After you reverse the encoding and difference steps, the underlying hash value set is sorted. So going through the set in linear order sounds like slower than it could be. One would think of doing a bisect search, but there is no easy way to jump to an arbitrary index in the encoded set, since the encoded elements have different size in bits, and they can be decoded only one at a time in linear order.
What we can do to improve query time a bit is to compute an index that allows to seek within the encoded set.

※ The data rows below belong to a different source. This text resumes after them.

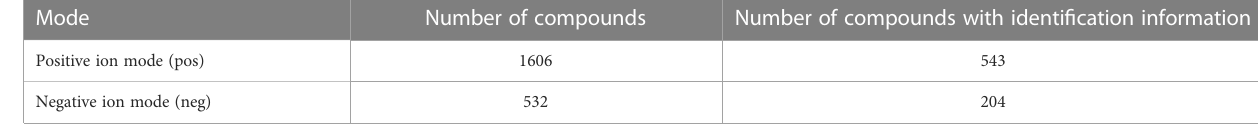
Positive ion mode (pos): when the substances are ionized in an ion source, the adduct ions are positive ions, such as H + , NH + 4 , Na + , K + . Negative ion mode (neg): when the substances are ionized in an ion source, the adduct ions are negative ions, such as -H,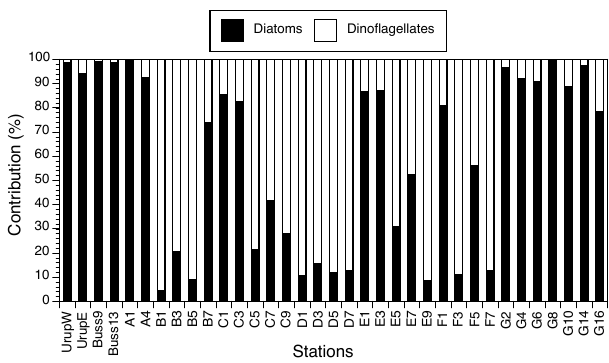
Fig. 10. Relative contributions (%) of diatoms and peridinin- containing dinoflagellates to the total micro-sized phytoplankton in terms of Chl a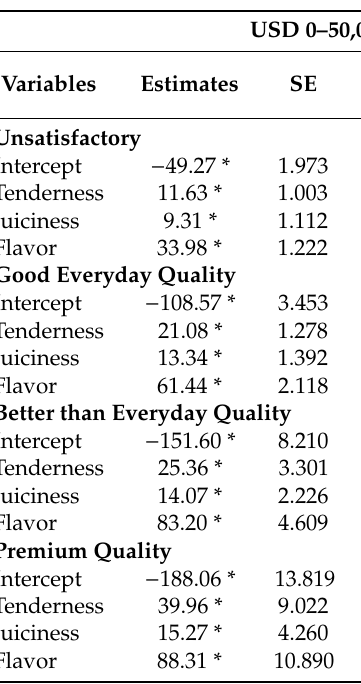
Table 12. Comparison of attribute intensity for income groups by satisfaction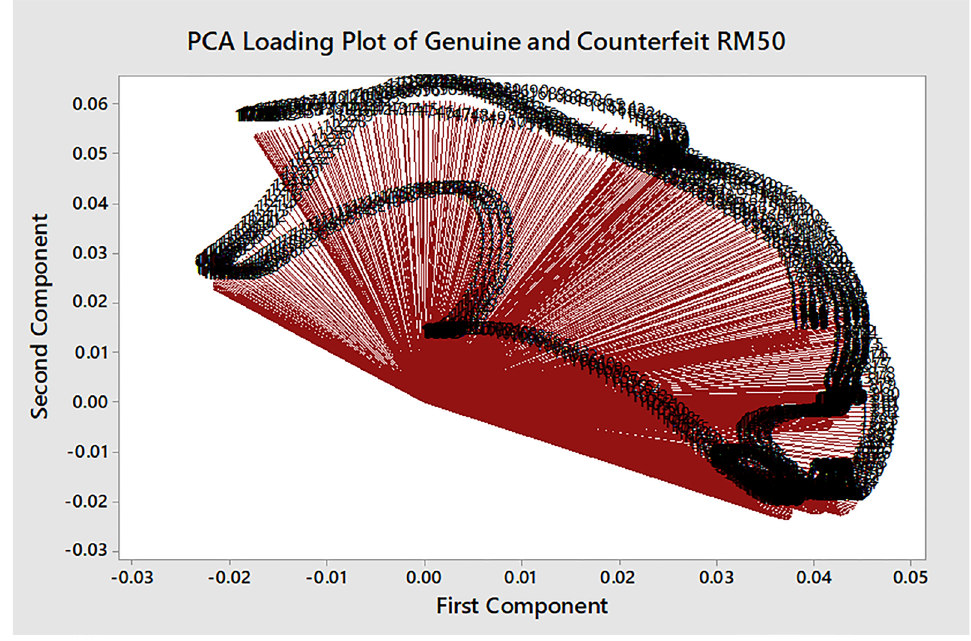
Figure 15. The PCA Loading Plot of Genuine (GE) and Counterfeit (CS) RM50 Samples. This figure was generated using Minitab version 17 (Minitab Inc., PA, USA; https:// www. minit ab. com).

For instance, if you want to make the query time 32 times faster, you can split the original domain [0…N*P) in 32 subdomains of equal size N*P/32. Then, for each subdomain, you find the smallest hash value that is part of the subdomain, and save its bit-index in the encoded GCS within the index. Since the hash values are uniformly distributed, each subdomain will contain roughly N/32 values, so by seeking into it while querying you will need to decode only 1/32th of the whole GCS, thus getting the 32x speed increase in query time. In the full English dictionary example cited above, an additional index made of 32 indices of 32-bits each is just 1,204 bits of additional memory; compared to a 7 million bits GCS, it’s a good deal to obtain a 32x speed increase in query time!
Play with the code
The full code is available on GitHub. I wrote both a Python and a C++ implementation that you can compare. The Python code is meant to be really simple and not really optimized (e.g.: it even streams the set from the disk when you do a query). The C++ is a little bit more optimized, though still mostly an academic example. Notice that the code does not implement the index to speed up decompression. Even if it’s good deal, it’s obviously not mandatory and just an optimization.